Known mostly for civil war, hunger and other ills, who would have thought that something good would come out of Sudan? However, this country has some great and inspiring dives, starting with Blue Belt shipwreck that was stuck in a reef, sinking as a result in 1977, somersaulting upside down with its cargo. Here, you will experience hammerhead sharks, manta rays, sea turtles, moray eels and many other sea creatures. You will have enough solitude, as there are not many other divers around.
Silfra Lake - Iceland
One of the most appealing things here is that it is where the Eurasian and American continental plates meet. But that is not all, because they have started to drift apart under water inside Silfra Lake. Thus, when you dive in the ice-cold water, your reward will be the sight of the deep fissure. You can witness one of the wonders of Geography right there in the making. Carry your camera because the visibility is high.
Sardinia in Italy
If not for the food and the ambience of the Italians, you can go to Sardinia for diving. You will never regret it. There are hundreds of sunk boats in this island, forming some of the best wreck dives in the world. Besides that, there are beautiful reefs, many species of brightly colored fish and many more.
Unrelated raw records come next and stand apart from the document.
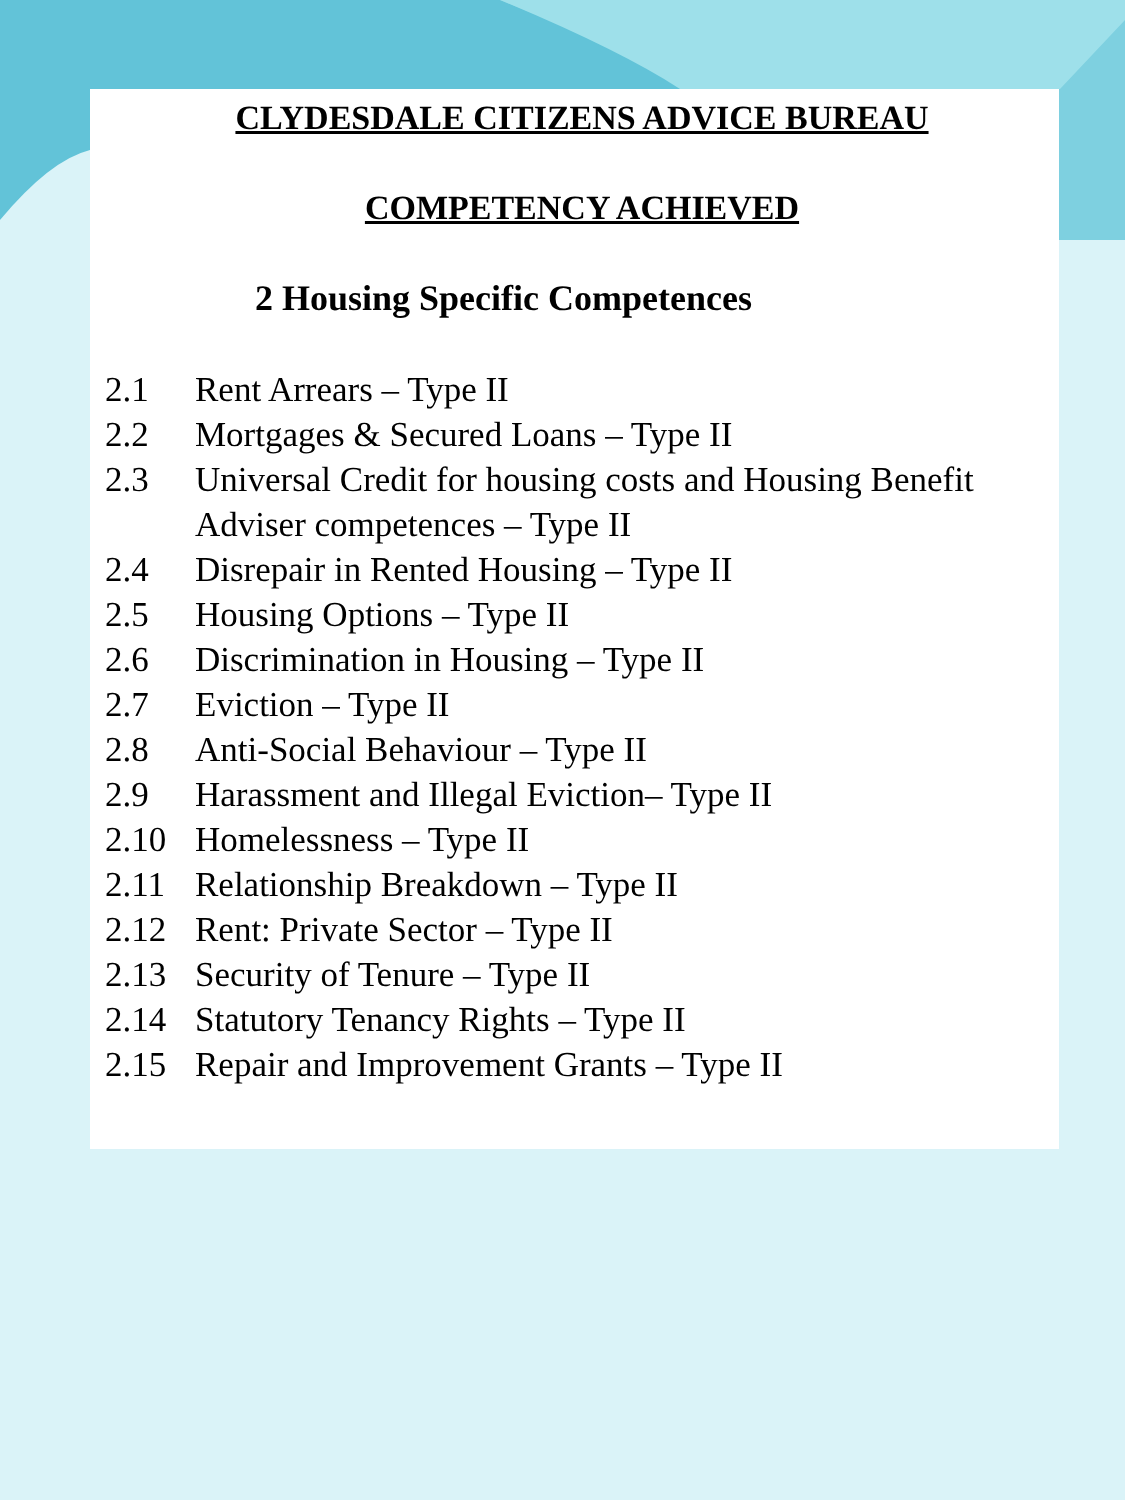CLYDESDALE CITIZENS ADVICE BUREAU
COMPETENCY ACHIEVED
2 Housing Specific Competences
2.1 Rent Arrears – Type II
2.2 Mortgages & Secured Loans – Type II
2.3 Universal Credit for housing costs and Housing Benefit Adviser competences – Type II
2.4 Disrepair in Rented Housing – Type II
2.5 Housing Options – Type II
2.6 Discrimination in Housing – Type II
2.7 Eviction – Type II
2.8 Anti-Social Behaviour – Type II
2.9 Harassment and Illegal Eviction– Type II
2.10 Homelessness – Type II
2.11 Relationship Breakdown – Type II
2.12 Rent: Private Sector – Type II
2.13 Security of Tenure – Type II
2.14 Statutory Tenancy Rights – Type II
2.15 Repair and Improvement Grants – Type II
The Yongala Dive - Australia
To be precise this wreck is in Queensland Australia. Yongala was the name of a ship that sunk back in 1911. As it is protected under the Shipwrecks Act, it is still in great shape, but diving inside the ship is not allowed. At 109 meters long and resting 28 meters below the surface, she is home to some of the largest marine life like the Australian bull sharks, gropers and bull rays.